Which part of rule #11 do you find ambiguous? They define chasing. They note that chasing applies to 'one or more pieces.' And continuous simply means without stopping. So, if my opponent is chasing any of my pieces on every move, then he is engaging in continuous chasing and is breaking the rule. I'm not understanding how this could be interpreted any other way.
First of all, to be precise, the ISF does NOT define chasing in Section 11. In 11.3 they define "continuous chase" and "chasing move". This is a tad semantical, perhaps, but let's be legal here. (See 11.3 right below.) They define that a continuous chase (NOT CHASING OR A CHASING MOVE) involves this threatening "one or more pieces". Nowhere does it state that a continuous chase involves two pieces of the attacker. It merely asserts "one or more pieces" of the defender cannot be threatened incessantly. Any other reading of these words is putting words into the mouth of the rule that it doesn't say.

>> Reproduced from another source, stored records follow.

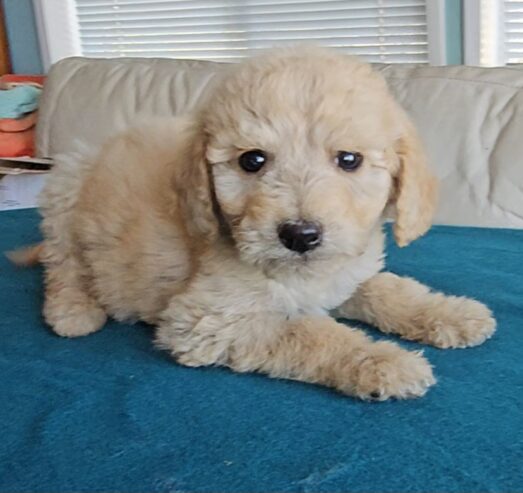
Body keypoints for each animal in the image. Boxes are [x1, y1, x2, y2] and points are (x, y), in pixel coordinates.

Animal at [33, 46, 496, 400]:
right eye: (252, 160)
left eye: (350, 159)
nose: (300, 235)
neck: (303, 275)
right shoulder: (206, 321)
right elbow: (311, 333)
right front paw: (382, 361)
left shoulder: (347, 274)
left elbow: (391, 291)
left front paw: (452, 313)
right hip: (64, 186)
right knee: (62, 265)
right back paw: (74, 312)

Further, the "chasing move" definition below likewise does not stipulate that more than one piece of the attacker is covered by its words. "a move in a continuous chase that threatens an opponent's piece" says nothing about two attacking pieces.
continuous chase: the same player is non-stop
threatening one or more pieces of his
opponent that is/are evading the threatening
chasing move: a move in a continuous chase
that threatens an opponent‟s piece that was
evading during the continuous chase.
a/to move: a/to move plus attacking or a/to
move to an empty square.
to threaten: to move a piece next (before,
behind or besides) a piece of the opponent.
to evade: to move a piece away in the direct
following move after it has been threatened.
(Note the "a/to move" part above that The Prof pointed out tonight as being confusing.)
Since the definitions in 11.3 do not address what the ISF enforces in the issue of the double chase, the next part of the problem is only another mountain to climb for the ISF. That is, the definition of the word "continuous". If you claim that it means "without stopping" then you have a problem as the "double chase" is in reality two separate and alternating single chases, each breaking the word "continuous" in half. The entry for this word at www.dictionary.com is:
[kuhn-tin-yoo-uhs] Show IPA
uninterrupted in time; without cessation: continuous coughing during the concert.
The strongest meaning, the first one given in the entry, states "uninterrupted in time". Moving from one piece to the next to attack in a "double chase" is interrupting the attacking on every turn. And by the way, if the infamous 2 square rule can be interrupted by an attacker switching between his attacking pieces, then why can't this thing you point to called "continuous chasing"?
Moreover, if all this wasn't enough difficulty for the ISF interpretation, there is the little issue of defining who is the attacker and who is the defender. There is no definition of these terms in 11.3. For this reason alone, the double chase enforcement by the ISF is wrong. Now you may say "Balderdash" with this point, but hold on. In your game with ABSH he had the bigger pieces while you had the weaker ones. He was unable to move very far but was forced to move in his turn due to zugzwang, and he couldn't afford to dispatch one of his superior pieces to go even two spaces away on an offensive. You, on the other hand, were trying to get his flag with every move. You, ironically, had merely a pair of scouts to attack with but you had him against the ropes. So I ask, who was really attacking who in this situation? I submit you were the wife beating the husband here. He was defending his flag in the only way possible for him and you were trying to get to it. Since he couldn't get you and you couldn't get him, you rightfully recognized the game should've ended in a draw and offered the tie. I'm sorry he didn't accept your tie request; he was wrong. But to say that is not to say I think you should've been given a win because of an erroneous interpretation of a cloudy ISF rule.
Now, with all the definition issues stated above, the other two sections, 11.1 and 11.2 are rather moot at this point. But here they are:
It is not allowed to continuously chase one or more pieces of the opponent endlessly. The continuous chaser may not play a chasing move which would lead to a position on the board which has already taken place.
Exception: chasing moves back to the square
where the chasing piece came from in the
directly preceding turn are always allowed as
long as this does not violate the Two-Squares
Enigma, I hope I have responded fairly and civilly to your question, "Which part of rule #11 do you find ambiguous?" I've thoroughly admired your many educational points in the forums since I have been here, and I think you're one of the great players on the site. You could obviously teach me 25 ways to Sunday how to play this game, so I've tried to give you the best reasoning I can come up with on this issue. I'm sure it hasn't changed your mind and that we'll just have to agree to disagree on it, but I'm okay with that. Thank you for reading. It was a small book.